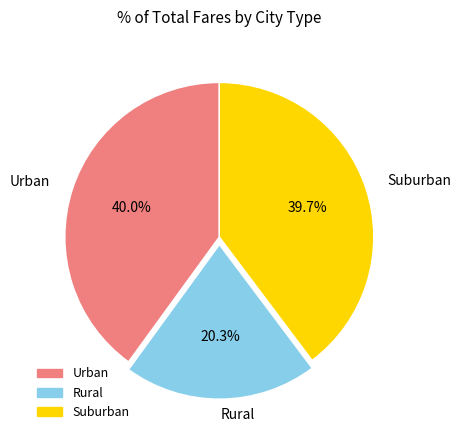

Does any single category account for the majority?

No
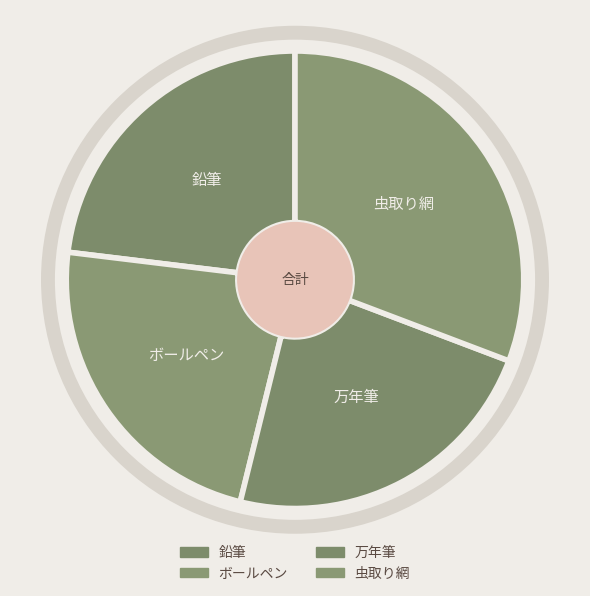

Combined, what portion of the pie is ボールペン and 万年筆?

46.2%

━━━━

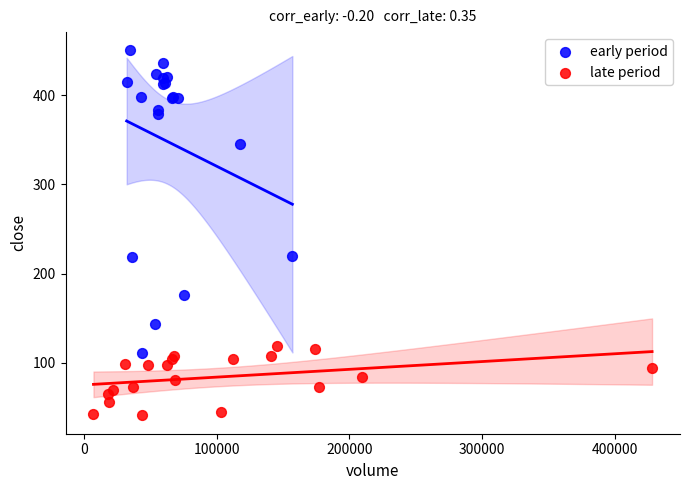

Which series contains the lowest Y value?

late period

━━━━

→ **REQUIRED ACTION**:
Copy the material word for word from the line containing "Does any single" through the line containing "Combined, what portion", leaving out the pictures.

→ **SOLUTION TO THE PROBLEM**:
Does any single category account for the majority?

No

Combined, what portion of the pie is ボールペン and 万年筆?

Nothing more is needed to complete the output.